En écrivant, espérais-je fiévreusement, je laisserais une trace, même ténue, dans l’esprit de ceux qui me liraient. J’observais Clara dans ces instants exaltés où elle dénichait pour moi des trésors. Concentrée dans sa recherche, elle attrapait les ouvrages à la façon d’un chercheur d’or secouant son tamis au-dessus d’une rivière. Subitement son regard s’éclairait, empli de toute l’excitation qui vient avec la certitude d’avoir, même une seconde, perçu le visage de la vie. Et je me retrouvais comblé, orpailleur joyeux, les mains pleines de littérature.
Jean-Claude se mit alors à murmurer : « Clara, elle me fait penser à un personnage des Pièces noires d’Anouilh, ça te dit quelque chose ? » Comme je faisais non de la tête, il poursuivit en baissant encore le ton : « Dans La Sauvage, il est question d’une violoniste qui joue dans un orchestre de bastringue. Un pianiste virtuose en tombe follement amoureux. Il la convainc même de l’épouser. Elle accepte. Mais un soir avant de le retrouver, alors qu’elle a troqué sa vieille robe noire pour une belle toilette, elle entend un chien aboyer dans le lointain. Elle se regarde dans le miroir. Elle ôte sa jolie tenue, renfile l’ancienne. Elle ne rejoindra pas l’homme qui l’aime. Clara ressemble à cette femme. Il y aura toujours un chien perdu qui aboie dans la nuit et l’empêchera d’être heureuse. »

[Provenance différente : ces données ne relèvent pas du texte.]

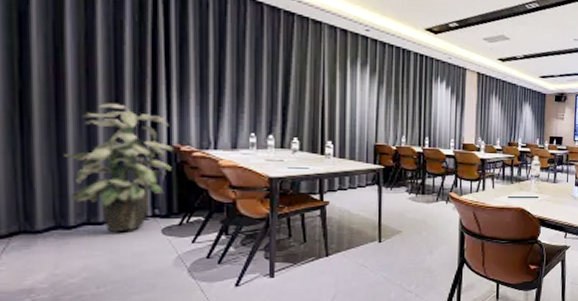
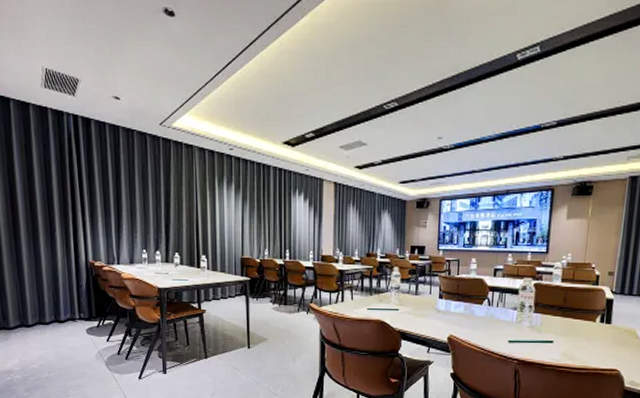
indoor plant: present [63,103,173,233] -> none [21,228,90,331]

J’appréhendais qu’elle surgisse et qu’elle me questionne sur ce que j’avais écrit depuis toutes ces années. Aurait-elle été surprise que je gratte comme une plaie mon histoire familiale ? Aurait-elle découvert dans mes romans d’aujourd’hui la trahison du jeune homme que j’étais ? Avais-je été à la hauteur de son attente, et de la mienne ? Avais-je dit ce que j’avais à dire ? Avais-je écrit l’indicible d’une main ferme sur des jambes de roseau ? Avais-je su accueillir les soleils et la pluie froide, les tempêtes, les accalmies, les moments de doute et d’ennui d’où peut jaillir une brèche de lumière ? Avais-je atteint le profond, le sincère, le nu des choses ? L’écriture avait-elle pris possession de moi ? Avais-je réussi à me rencontrer ? Et surtout, avais-je compris qu’écrire était impossible, mais que je n’avais d’autre choix qu’écrire ? Avais-je compris qu’on écrit pour pouvoir se taire ?
J’avais renoncé à parler avec maman, depuis tout ce temps qu’elle gardait son secret, et que ce secret me faisait écrire des mots comme des murs porteurs. Le silence m’avait construit. Berbère du Maroc ou d’Algérie, lié à Jo Attia ou à Mouloud Feraoun, peu m’importait désormais. J’avais choisi ma naissance. Je serais l’enfant de mes livres. Je ne raconterais pas ma vie. Je l’inventerais en l’écrivant.